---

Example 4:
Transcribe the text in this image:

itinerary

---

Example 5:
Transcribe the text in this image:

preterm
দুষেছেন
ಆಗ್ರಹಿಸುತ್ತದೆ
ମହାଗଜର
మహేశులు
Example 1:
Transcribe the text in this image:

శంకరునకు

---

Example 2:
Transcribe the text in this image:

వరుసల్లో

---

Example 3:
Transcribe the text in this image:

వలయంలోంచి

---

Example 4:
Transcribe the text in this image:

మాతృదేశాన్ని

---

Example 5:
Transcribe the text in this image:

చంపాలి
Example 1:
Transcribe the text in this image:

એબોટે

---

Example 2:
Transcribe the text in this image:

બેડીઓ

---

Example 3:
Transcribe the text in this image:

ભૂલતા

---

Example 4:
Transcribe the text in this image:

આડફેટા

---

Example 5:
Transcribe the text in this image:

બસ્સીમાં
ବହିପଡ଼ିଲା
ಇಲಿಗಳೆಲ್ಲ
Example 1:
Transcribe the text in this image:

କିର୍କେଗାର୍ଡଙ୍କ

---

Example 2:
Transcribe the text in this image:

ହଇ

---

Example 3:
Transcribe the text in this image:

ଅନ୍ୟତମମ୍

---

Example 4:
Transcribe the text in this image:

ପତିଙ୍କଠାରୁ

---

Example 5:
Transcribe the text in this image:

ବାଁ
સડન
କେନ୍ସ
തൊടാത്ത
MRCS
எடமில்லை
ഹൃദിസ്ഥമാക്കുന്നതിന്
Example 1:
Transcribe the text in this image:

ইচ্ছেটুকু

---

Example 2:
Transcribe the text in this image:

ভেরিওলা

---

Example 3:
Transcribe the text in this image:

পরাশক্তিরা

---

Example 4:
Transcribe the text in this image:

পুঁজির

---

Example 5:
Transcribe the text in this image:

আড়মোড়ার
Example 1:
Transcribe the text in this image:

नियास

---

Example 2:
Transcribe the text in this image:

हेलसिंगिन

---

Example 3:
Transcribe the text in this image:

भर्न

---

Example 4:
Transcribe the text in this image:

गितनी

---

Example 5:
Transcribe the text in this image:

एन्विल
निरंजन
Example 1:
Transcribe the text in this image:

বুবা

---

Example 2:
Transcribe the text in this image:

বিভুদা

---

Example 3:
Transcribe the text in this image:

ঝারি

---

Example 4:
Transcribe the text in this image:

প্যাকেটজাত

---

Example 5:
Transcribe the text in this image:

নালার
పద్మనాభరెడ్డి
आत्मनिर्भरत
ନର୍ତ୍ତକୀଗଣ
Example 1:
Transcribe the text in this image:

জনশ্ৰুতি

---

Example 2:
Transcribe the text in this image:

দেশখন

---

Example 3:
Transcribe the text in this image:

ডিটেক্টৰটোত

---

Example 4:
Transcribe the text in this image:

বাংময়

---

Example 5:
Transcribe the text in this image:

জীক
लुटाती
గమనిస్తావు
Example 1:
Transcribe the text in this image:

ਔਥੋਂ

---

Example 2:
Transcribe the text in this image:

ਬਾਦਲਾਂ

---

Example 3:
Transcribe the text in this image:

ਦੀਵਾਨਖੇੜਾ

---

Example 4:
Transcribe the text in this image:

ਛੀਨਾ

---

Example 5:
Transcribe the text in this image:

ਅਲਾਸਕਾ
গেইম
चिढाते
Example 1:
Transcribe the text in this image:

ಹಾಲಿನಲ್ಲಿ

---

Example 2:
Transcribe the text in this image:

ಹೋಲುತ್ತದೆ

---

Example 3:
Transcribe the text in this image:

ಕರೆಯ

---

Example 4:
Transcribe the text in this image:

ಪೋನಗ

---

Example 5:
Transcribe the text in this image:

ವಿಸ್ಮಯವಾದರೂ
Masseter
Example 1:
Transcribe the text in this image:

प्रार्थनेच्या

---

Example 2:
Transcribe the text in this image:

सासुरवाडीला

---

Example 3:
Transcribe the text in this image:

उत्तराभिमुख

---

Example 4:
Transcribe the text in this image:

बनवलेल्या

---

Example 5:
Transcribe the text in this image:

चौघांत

» Aim of the task: Each line above needs to be written out again exactly.

» Final answer:
---

Example 4:
Transcribe the text in this image:

itinerary

---

Example 5:
Transcribe the text in this image:

preterm
দুষেছেন
ಆಗ್ರಹಿಸುತ್ತದೆ
ମହାଗଜର
మహేశులు
Example 1:
Transcribe the text in this image:

శంకరునకు

---

Example 2:
Transcribe the text in this image:

వరుసల్లో

---

Example 3:
Transcribe the text in this image:

వలయంలోంచి

---

Example 4:
Transcribe the text in this image:

మాతృదేశాన్ని

---

Example 5:
Transcribe the text in this image:

చంపాలి
Example 1:
Transcribe the text in this image:

એબોટે

---

Example 2:
Transcribe the text in this image:

બેડીઓ

---

Example 3:
Transcribe the text in this image:

ભૂલતા

---

Example 4:
Transcribe the text in this image:

આડફેટા

---

Example 5:
Transcribe the text in this image:

બસ્સીમાં
ବହିପଡ଼ିଲା
ಇಲಿಗಳೆಲ್ಲ
Example 1:
Transcribe the text in this image:

କିର୍କେଗାର୍ଡଙ୍କ

---

Example 2:
Transcribe the text in this image:

ହଇ

---

Example 3:
Transcribe the text in this image:

ଅନ୍ୟତମମ୍

---

Example 4:
Transcribe the text in this image:

ପତିଙ୍କଠାରୁ

---

Example 5:
Transcribe the text in this image:

ବାଁ
સડન
କେନ୍ସ
തൊടാത്ത
MRCS
எடமில்லை
ഹൃദിസ്ഥമാക്കുന്നതിന്
Example 1:
Transcribe the text in this image:

ইচ্ছেটুকু

---

Example 2:
Transcribe the text in this image:

ভেরিওলা

---

Example 3:
Transcribe the text in this image:

পরাশক্তিরা

---

Example 4:
Transcribe the text in this image:

পুঁজির

---

Example 5:
Transcribe the text in this image:

আড়মোড়ার
Example 1:
Transcribe the text in this image:

नियास

---

Example 2:
Transcribe the text in this image:

हेलसिंगिन

---

Example 3:
Transcribe the text in this image:

भर्न

---

Example 4:
Transcribe the text in this image:

गितनी

---

Example 5:
Transcribe the text in this image:

एन्विल
निरंजन
Example 1:
Transcribe the text in this image:

বুবা

---

Example 2:
Transcribe the text in this image:

বিভুদা

---

Example 3:
Transcribe the text in this image:

ঝারি

---

Example 4:
Transcribe the text in this image:

প্যাকেটজাত

---

Example 5:
Transcribe the text in this image:

নালার
పద్మనాభరెడ్డి
आत्मनिर्भरत
ନର୍ତ୍ତକୀଗଣ
Example 1:
Transcribe the text in this image:

জনশ্ৰুতি

---

Example 2:
Transcribe the text in this image:

দেশখন

---

Example 3:
Transcribe the text in this image:

ডিটেক্টৰটোত

---

Example 4:
Transcribe the text in this image:

বাংময়

---

Example 5:
Transcribe the text in this image:

জীক
लुटाती
గమనిస్తావు
Example 1:
Transcribe the text in this image:

ਔਥੋਂ

---

Example 2:
Transcribe the text in this image:

ਬਾਦਲਾਂ

---

Example 3:
Transcribe the text in this image:

ਦੀਵਾਨਖੇੜਾ

---

Example 4:
Transcribe the text in this image:

ਛੀਨਾ

---

Example 5:
Transcribe the text in this image:

ਅਲਾਸਕਾ
গেইম
चिढाते
Example 1:
Transcribe the text in this image:

ಹಾಲಿನಲ್ಲಿ

---

Example 2:
Transcribe the text in this image:

ಹೋಲುತ್ತದೆ

---

Example 3:
Transcribe the text in this image:

ಕರೆಯ

---

Example 4:
Transcribe the text in this image:

ಪೋನಗ

---

Example 5:
Transcribe the text in this image:

ವಿಸ್ಮಯವಾದರೂ
Masseter
Example 1:
Transcribe the text in this image:

प्रार्थनेच्या

---

Example 2:
Transcribe the text in this image:

सासुरवाडीला

---

Example 3:
Transcribe the text in this image:

उत्तराभिमुख

---

Example 4:
Transcribe the text in this image:

बनवलेल्या

---

Example 5:
Transcribe the text in this image:

चौघांत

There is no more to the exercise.